▸ **Text passage**
^^^^^^^^

GCN applies spectral graph convolutions via Laplacian eigenvectors [18]. GAT uses attention-weighted message passing with four heads and learns which neighbors matter more [19]. GraphSAGE employs sampling-based neighborhood aggregation, trading exactness for scalability on larger graphs [20].

4.1.2. Component 2: Temporal Attention Module

Multi-head attention (four heads; 64-dimensional) operates over the temporal dimension ( T = 60 months). Query vectors represent the current hidden state, while key/value vectors represent historical timesteps. Learned attention weights indicate which past months are most relevant for forecasting (e.g., same-season precedents; ENSO events).

4.1.3. Component 3: LSTM Decoder

Two-layer LSTM (64 hidden units per layer) processes attention-weighted temporal features to generate multi-horizon predictions (H ∈ {1, 3, 6, 12} months). Recurrent structure enables sequential conditioning across forecast horizons.

4.1.4. Design Rationale

Splitting the problem into three components allows each one to specialize. The graph layers handle spatial topology independently of time. The attention module selects relevant historical months independently of space. The LSTM generates forecasts from preprocessed features. This division also aids with debugging: graph edges reveal learned spatial relationships, attention weights indicate which months the model prioritized, and LSTM states track forecast evolution. The architecture is modular. GCN can be replaced with GAT without modifying the attention or LSTM components.
All three GNN variants were tested across the same feature bundles (BASIC, KCE, and PAFC) and horizons (H ∈ {1, 3, 6, 12}). Table 3 provides the complete hyperparameter configuration for reproducibility.

4.2. GNN-TAT Results

Table 2 shows that GNN-TAT roughly matches ConvLSTM. GNN_TAT_GAT with BASIC features achieves R 2 = 0.628 , within 2.2% of the best ConvLSTM ( R 2 = 0.642 ). However, the aggregate numbers tell a different story. Across all 108 configurations, GNN-TAT achieves mean RMSE of 92.12 mm versus ConvLSTM’s 112.02 mm ( p = 0.015 ). The graph models are more consistent.
Parameter counts differ dramatically: GNN-TAT uses approximately 98K parameters, while ConvLSTM variants range from 500K to 2.1M. This represents 5 to 20 times fewer weights, translating to faster training and easier deployment on resource-constrained hardware.
Feature bundles interact differently with each architecture (Figure 11). PAFC (with precipitation lags) improves GCN because lag features complement message passing by providing temporal context. For GAT, BASIC features work best. The attention mechanism learns patterns more effectively from raw inputs than from engineered features.

^^^^^^^^

▸ **Entries supplied**
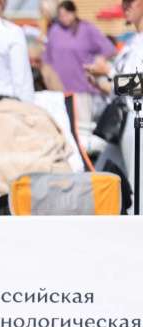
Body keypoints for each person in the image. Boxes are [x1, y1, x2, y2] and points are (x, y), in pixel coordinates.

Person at [86, 0, 143, 211]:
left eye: (131, 1)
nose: (125, 5)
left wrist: (108, 73)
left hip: (138, 125)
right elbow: (124, 87)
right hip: (122, 124)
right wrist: (102, 84)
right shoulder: (132, 42)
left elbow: (141, 85)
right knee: (100, 181)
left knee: (138, 190)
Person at [44, 1, 114, 97]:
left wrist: (99, 61)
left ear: (73, 13)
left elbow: (108, 48)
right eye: (61, 15)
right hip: (59, 91)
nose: (64, 18)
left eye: (66, 14)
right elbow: (47, 59)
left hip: (83, 90)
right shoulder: (54, 30)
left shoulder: (86, 28)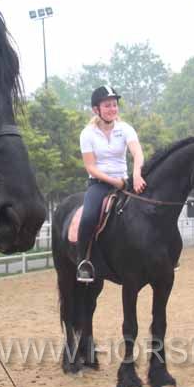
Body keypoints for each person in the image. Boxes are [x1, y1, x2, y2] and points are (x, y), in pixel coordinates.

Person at [76, 86, 146, 282]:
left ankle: (165, 253)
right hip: (100, 184)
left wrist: (137, 173)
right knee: (89, 217)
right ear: (96, 109)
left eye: (114, 105)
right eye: (107, 105)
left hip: (126, 180)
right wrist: (115, 182)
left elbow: (137, 153)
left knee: (152, 205)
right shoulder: (87, 134)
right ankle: (84, 262)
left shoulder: (125, 129)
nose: (112, 109)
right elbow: (91, 167)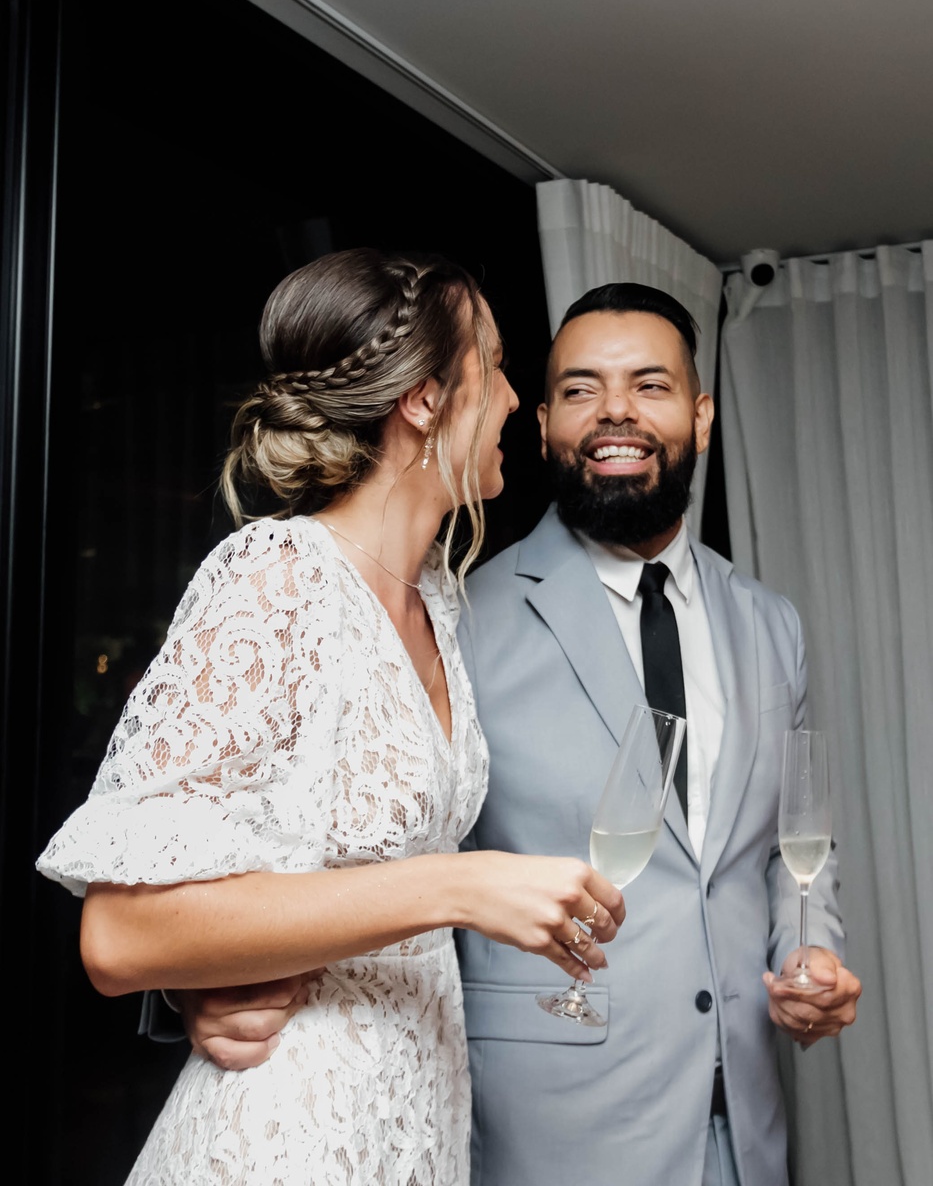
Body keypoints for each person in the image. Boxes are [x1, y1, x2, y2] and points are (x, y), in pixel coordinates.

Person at [182, 281, 862, 1186]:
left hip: (745, 1119)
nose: (614, 411)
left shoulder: (771, 624)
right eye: (580, 389)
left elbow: (788, 847)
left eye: (649, 385)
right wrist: (208, 983)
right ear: (541, 426)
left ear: (700, 418)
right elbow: (345, 846)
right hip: (547, 1129)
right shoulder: (454, 616)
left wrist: (811, 949)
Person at [36, 248, 624, 1186]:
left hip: (412, 1125)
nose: (515, 400)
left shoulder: (437, 600)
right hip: (287, 1133)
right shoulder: (277, 576)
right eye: (495, 366)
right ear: (423, 400)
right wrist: (458, 885)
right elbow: (119, 936)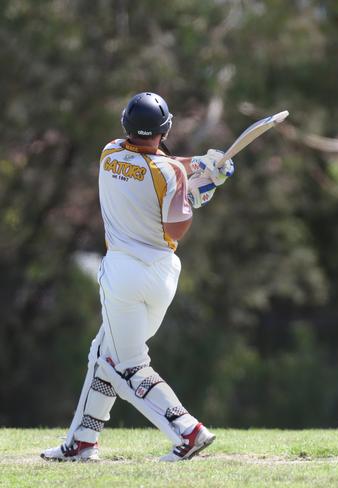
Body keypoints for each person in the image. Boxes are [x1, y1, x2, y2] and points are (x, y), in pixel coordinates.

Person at [41, 92, 234, 461]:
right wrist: (204, 187)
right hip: (161, 275)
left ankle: (188, 431)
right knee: (104, 353)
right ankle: (82, 441)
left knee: (125, 364)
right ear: (167, 128)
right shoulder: (170, 173)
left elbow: (158, 164)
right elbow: (176, 226)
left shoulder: (109, 153)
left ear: (126, 125)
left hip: (123, 273)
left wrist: (200, 165)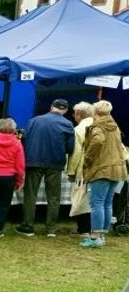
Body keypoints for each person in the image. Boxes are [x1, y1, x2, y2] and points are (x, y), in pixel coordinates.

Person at [18, 99, 75, 237]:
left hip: (33, 161)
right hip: (55, 163)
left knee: (30, 194)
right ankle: (51, 229)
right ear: (65, 110)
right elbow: (70, 148)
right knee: (54, 197)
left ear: (51, 107)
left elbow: (24, 140)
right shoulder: (68, 124)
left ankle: (28, 226)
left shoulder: (34, 121)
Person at [82, 100, 129, 248]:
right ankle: (102, 236)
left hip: (102, 169)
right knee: (107, 203)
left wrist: (88, 159)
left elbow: (98, 141)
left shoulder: (98, 127)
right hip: (117, 169)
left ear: (95, 112)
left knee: (96, 203)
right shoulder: (114, 126)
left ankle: (95, 237)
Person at [67, 102, 95, 239]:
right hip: (100, 168)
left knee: (80, 198)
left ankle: (83, 228)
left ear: (79, 114)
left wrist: (71, 171)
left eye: (74, 113)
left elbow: (76, 153)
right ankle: (96, 229)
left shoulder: (79, 129)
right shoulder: (101, 125)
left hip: (84, 168)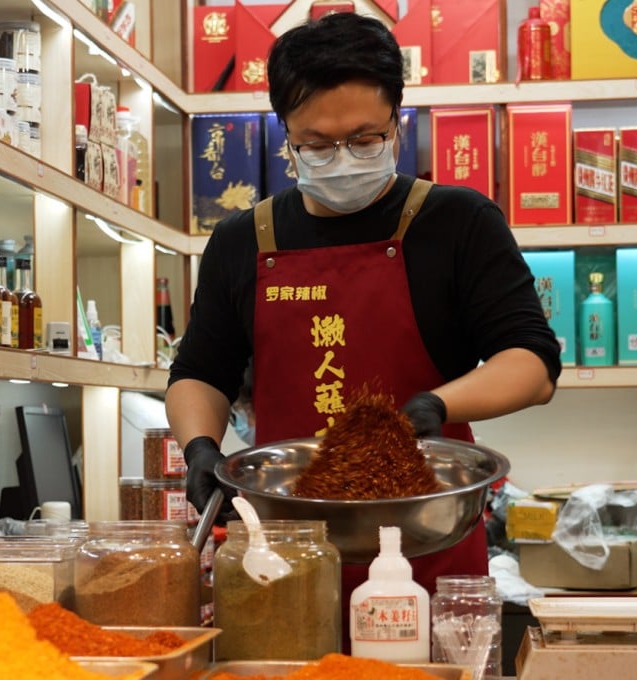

^^^^^^^^

▸ **Exercise requirements**
- a) From the GNN-TAT text, reproduce the passage that begins at the words "All three GNN" and stops after "configuration for reproducibility.".
- b) According to the GNN-TAT text, how many hidden units does each layer of the LSTM decoder have?
- c) What would come next in the GNN-TAT text? Continue it from its last sentence.

▸ **Answers by item**
- a)
All three GNN variants were tested across the same feature bundles (BASIC, KCE, and PAFC) and horizons (H ∈ {1, 3, 6, 12}). Table 3 provides the complete hyperparameter configuration for reproducibility.

- b) 64 hidden units per layer.

- c)
4.3. Horizon Degradation Analysis

Table 4 presents the horizon degradation analysis comparing the top models from each family.
The temporal attention mechanism maintains predictive skill across extended horizons. GNN-TAT shows degradation from H = 1 to H = 12 of approximately 9.6% in R 2 , achieving R 2 = 0.554 at a 12-month lead time. ConvLSTM degrades from R 2 = 0.642 at H = 1 to R 2 = 0.601 at H = 12, representing 6.4% degradation. Both architectures demonstrate reliable multi-horizon skill retention. In contrast, FNO exhibits inconsistent horizon behavior: FNO_ConvLSTM_Hybrid shows a reasonable degradation of 7.6%, but FNO_Pure shows erratic improvement of 14.4% due to its consistently poor baseline performance ( R 2 < 0.21 ). This confirms that pure spectral methods are unsuitable for precipitation’s discontinuous spatial patterns.

4.4. GNN-TAT Advantages over ConvLSTM

GNN-TAT matches ConvLSTM accuracy ( R 2 : 0.628 vs. 0.642) but differs in three respects. First, in terms of parameter counts: GNN-TAT needs roughly 98K parameters while ConvLSTM variants range from 500K to 2.1M, translating to 5 to 20 times faster training. Second, in terms of interpretability: graph edges explicitly encode which locations influence each other based on topography, whereas ConvLSTM learns implicit spatial filters that resist inspection. Third, in terms of consistency: GNN-TAT’s mean RMSE across configurations (92.12 mm) is 17.8% lower than ConvLSTM’s (112.02 mm, p = 0.015 ), suggesting less sensitivity to hyperparameter choices.

4.5. Spatial Performance Analysis

Aggregated metrics mask spatial heterogeneity. To assess how performance varies across the study domain, we compute the per-grid-cell R 2 and RMSE for the best configurations of each architecture. Figure 12 presents the spatial distribution of R 2 across the 3965 grid cells.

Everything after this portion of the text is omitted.